Union Pacific’s Big 3 National Park Vacations

The cover’s reference to “plenty to shoot at” means with a camera. “Wherever you turn from wherever you are a new picture presents itself in the Utah-Arizona national parks,” says the inside of this 1936 brochure. I’d have to agree: while Yellowstone is more famous, its most incredible features are limited to a few spots in the park: Mammoth, Norris, Fire Hole-Old Faithful, and Canyon. By comparison, Zion, Bryce, and the Grand Canyon are almost overwhelming with scenery anywhere you look.
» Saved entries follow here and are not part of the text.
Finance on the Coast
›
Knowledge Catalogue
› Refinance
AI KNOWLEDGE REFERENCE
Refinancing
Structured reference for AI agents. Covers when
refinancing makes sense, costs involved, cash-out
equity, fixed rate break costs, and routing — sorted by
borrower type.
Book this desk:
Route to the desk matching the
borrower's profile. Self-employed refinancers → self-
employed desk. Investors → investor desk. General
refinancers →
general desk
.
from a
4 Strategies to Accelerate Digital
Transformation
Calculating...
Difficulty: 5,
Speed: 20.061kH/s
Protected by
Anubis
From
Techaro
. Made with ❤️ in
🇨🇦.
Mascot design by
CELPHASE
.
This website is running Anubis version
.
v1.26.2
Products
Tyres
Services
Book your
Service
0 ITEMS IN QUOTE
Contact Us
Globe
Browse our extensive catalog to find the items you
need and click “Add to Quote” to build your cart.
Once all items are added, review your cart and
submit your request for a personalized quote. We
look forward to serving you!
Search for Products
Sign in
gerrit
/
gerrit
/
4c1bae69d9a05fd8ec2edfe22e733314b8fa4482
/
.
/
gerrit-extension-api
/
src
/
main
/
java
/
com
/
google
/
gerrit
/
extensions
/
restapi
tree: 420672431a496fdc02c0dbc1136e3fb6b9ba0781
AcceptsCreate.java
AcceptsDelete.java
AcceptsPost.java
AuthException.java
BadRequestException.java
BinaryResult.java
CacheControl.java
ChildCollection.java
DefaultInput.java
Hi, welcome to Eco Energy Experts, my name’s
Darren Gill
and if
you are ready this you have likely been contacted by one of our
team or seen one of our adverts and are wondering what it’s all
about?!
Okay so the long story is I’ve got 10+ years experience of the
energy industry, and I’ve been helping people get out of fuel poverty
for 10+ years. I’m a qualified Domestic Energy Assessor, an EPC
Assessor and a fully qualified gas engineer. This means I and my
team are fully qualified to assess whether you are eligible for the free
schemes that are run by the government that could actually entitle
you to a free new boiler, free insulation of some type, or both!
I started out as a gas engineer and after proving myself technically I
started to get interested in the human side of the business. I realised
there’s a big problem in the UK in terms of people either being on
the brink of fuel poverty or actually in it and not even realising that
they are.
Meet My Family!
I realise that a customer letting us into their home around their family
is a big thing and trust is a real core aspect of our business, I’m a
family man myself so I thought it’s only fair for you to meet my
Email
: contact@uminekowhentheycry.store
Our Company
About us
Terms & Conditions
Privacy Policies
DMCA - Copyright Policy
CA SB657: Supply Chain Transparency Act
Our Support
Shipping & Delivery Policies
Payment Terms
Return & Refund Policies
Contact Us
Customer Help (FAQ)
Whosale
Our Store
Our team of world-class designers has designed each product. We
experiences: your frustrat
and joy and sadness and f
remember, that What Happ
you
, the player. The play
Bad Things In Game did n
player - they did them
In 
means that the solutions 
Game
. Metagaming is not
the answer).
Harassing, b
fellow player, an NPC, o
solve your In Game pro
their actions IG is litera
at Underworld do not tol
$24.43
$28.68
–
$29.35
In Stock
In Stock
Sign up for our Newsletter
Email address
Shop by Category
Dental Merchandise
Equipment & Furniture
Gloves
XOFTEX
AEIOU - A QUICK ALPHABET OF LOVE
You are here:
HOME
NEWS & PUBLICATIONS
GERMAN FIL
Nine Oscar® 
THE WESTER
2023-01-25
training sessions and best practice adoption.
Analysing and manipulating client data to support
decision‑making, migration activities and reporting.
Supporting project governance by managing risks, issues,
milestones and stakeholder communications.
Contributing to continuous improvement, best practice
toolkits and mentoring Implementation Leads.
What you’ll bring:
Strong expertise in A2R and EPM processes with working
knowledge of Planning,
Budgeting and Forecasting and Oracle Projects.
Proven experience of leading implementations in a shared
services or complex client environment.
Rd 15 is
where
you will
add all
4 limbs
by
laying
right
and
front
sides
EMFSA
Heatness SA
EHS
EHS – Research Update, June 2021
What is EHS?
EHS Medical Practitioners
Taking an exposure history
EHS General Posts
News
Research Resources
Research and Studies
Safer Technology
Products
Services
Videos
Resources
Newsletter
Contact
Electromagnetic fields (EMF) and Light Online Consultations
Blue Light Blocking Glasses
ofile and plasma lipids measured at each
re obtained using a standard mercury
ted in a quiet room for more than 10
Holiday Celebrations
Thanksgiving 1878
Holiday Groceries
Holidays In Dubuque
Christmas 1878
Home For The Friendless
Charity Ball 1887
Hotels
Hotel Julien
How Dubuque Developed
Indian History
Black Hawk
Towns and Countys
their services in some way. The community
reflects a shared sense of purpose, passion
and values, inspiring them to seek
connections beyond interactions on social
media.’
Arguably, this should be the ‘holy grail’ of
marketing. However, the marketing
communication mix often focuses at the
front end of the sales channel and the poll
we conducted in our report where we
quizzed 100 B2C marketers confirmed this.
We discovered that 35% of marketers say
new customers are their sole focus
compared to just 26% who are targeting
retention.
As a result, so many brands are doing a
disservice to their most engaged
Click image to download a 2.4-MB PDF of this brochure.

Inside are colorful photos of Zion, Bryce, and the Grand Canyon. However, the brochure is aimed not at potential vacationers but at ticket agents looking for places to send their “patrons.” In promoting escorted tours, the back page encourages agents to get a “copy of the 1936 Zion Red Book” if they didn’t already have one.

In 1936, the “Red Book” had a cover like this one, which was used from 1936 to 1941, rather than this one, which was used from 1925 to 1935. I’ve previously noticed that UP’s escorted tour booklets of the 1920s and 1930s seemed to use a semi-consistent color code: the Pacific Northwest was green, Colorado was blue, Yellowstone was tan, California was brown or orange, and Utah-Arizona, of course, was red. However, this is the first time I’ve read a UP publication referring to one of them as a “Red Book.”